Saved entries =
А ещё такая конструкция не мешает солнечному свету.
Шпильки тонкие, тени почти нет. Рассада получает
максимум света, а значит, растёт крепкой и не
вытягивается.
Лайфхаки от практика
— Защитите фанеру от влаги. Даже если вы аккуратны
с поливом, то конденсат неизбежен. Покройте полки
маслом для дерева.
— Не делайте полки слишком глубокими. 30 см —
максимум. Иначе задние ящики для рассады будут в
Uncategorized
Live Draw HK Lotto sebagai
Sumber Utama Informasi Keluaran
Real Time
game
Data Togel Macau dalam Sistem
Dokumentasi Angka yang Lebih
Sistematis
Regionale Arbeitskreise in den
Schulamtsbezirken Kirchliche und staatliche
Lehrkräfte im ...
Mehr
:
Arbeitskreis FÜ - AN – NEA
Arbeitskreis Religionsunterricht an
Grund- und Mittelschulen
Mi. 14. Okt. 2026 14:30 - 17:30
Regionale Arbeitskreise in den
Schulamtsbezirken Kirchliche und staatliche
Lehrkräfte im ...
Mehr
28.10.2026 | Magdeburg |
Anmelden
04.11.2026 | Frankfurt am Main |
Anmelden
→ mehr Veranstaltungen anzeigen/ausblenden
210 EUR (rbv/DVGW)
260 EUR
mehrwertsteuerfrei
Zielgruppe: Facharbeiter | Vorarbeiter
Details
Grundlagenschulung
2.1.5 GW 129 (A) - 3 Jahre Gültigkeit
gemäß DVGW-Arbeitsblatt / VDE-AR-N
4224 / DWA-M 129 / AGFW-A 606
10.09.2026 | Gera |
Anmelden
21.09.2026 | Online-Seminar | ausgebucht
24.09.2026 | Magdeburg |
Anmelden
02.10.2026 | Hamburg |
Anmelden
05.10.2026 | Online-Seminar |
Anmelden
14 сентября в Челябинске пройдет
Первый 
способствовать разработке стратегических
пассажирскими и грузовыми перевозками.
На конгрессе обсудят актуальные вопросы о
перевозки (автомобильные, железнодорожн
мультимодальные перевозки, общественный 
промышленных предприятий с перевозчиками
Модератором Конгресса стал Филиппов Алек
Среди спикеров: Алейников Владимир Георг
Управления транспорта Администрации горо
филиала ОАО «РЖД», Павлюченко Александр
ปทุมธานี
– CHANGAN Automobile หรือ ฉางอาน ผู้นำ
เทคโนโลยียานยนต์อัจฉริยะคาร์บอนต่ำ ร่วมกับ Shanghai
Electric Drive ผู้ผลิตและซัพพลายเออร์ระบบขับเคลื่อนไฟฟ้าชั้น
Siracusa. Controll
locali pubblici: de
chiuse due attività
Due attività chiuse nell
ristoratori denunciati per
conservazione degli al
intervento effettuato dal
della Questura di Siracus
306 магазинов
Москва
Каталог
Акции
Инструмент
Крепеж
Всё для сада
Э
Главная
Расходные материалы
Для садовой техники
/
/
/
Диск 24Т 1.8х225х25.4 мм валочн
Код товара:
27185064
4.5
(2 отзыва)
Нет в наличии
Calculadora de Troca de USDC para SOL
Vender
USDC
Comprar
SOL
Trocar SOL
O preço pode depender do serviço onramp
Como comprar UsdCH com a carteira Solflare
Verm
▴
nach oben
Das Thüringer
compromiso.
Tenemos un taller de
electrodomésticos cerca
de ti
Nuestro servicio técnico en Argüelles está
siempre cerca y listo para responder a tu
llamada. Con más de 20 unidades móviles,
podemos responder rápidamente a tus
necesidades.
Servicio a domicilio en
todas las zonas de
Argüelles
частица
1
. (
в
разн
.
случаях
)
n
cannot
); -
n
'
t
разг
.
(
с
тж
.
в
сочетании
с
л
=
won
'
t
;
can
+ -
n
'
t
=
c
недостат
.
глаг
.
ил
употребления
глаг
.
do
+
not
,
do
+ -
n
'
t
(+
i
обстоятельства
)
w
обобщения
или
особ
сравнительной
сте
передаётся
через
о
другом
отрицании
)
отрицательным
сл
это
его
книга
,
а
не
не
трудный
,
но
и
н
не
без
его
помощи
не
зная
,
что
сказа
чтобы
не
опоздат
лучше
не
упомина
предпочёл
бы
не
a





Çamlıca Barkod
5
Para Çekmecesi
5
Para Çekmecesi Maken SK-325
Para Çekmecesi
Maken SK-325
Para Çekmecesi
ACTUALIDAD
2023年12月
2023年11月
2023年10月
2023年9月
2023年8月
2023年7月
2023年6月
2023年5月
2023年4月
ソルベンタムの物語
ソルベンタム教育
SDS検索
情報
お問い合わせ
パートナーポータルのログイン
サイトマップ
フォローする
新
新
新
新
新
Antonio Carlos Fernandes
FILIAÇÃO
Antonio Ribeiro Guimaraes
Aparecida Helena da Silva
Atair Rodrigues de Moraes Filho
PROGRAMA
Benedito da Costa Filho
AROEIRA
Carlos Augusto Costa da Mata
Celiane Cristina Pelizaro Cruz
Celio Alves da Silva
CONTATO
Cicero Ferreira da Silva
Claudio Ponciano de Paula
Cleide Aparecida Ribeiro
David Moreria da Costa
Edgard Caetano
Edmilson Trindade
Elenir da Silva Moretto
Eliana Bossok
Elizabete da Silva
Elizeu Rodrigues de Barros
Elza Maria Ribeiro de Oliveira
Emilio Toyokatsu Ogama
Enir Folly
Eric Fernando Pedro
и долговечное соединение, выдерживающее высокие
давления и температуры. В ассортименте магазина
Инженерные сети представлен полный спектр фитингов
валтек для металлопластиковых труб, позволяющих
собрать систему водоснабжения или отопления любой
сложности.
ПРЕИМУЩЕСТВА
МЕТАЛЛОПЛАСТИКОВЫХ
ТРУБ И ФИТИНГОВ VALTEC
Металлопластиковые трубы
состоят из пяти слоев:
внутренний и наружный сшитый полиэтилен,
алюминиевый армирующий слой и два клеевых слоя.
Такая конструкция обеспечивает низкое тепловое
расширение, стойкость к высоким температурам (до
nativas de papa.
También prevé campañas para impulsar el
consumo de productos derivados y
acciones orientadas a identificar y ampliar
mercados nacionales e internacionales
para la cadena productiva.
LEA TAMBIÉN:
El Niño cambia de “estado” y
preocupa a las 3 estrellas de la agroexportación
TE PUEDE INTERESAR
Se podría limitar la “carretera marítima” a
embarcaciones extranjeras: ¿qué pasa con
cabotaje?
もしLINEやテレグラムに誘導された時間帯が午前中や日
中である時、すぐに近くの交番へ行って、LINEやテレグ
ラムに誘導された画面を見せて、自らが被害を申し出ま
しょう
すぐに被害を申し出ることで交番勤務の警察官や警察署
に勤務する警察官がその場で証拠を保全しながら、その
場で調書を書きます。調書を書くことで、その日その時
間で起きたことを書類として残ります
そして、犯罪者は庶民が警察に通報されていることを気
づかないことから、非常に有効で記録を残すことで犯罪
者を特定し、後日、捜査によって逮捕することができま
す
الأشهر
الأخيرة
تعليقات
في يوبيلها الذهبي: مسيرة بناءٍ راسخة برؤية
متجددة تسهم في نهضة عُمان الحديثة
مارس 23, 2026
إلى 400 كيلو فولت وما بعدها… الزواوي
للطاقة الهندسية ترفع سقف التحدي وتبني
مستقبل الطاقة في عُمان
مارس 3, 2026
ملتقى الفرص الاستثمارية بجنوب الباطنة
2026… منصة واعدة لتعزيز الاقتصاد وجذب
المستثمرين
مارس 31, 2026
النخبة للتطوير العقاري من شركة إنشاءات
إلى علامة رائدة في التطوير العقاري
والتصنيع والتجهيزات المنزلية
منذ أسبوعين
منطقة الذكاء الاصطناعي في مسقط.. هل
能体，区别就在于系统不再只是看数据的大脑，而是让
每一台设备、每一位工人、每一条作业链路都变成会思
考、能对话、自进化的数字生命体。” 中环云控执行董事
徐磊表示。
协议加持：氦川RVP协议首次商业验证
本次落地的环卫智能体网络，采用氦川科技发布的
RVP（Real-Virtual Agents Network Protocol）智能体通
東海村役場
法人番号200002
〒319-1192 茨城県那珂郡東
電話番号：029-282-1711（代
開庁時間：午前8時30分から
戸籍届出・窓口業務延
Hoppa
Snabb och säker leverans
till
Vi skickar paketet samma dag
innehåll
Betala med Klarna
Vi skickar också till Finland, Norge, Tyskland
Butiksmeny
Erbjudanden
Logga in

Task statement =
Print the records above verbatim from their first line to the line containing "Mi. 14. Okt. 2026 14:30 - 17:30", both included, and stop there.

Written solution =
А ещё такая конструкция не мешает солнечному свету.
Шпильки тонкие, тени почти нет. Рассада получает
максимум света, а значит, растёт крепкой и не
вытягивается.
Лайфхаки от практика
— Защитите фанеру от влаги. Даже если вы аккуратны
с поливом, то конденсат неизбежен. Покройте полки
маслом для дерева.
— Не делайте полки слишком глубокими. 30 см —
максимум. Иначе задние ящики для рассады будут в
Uncategorized
Live Draw HK Lotto sebagai
Sumber Utama Informasi Keluaran
Real Time
game
Data Togel Macau dalam Sistem
Dokumentasi Angka yang Lebih
Sistematis
Regionale Arbeitskreise in den
Schulamtsbezirken Kirchliche und staatliche
Lehrkräfte im ...
Mehr
:
Arbeitskreis FÜ - AN – NEA
Arbeitskreis Religionsunterricht an
Grund- und Mittelschulen
Mi. 14. Okt. 2026 14:30 - 17:30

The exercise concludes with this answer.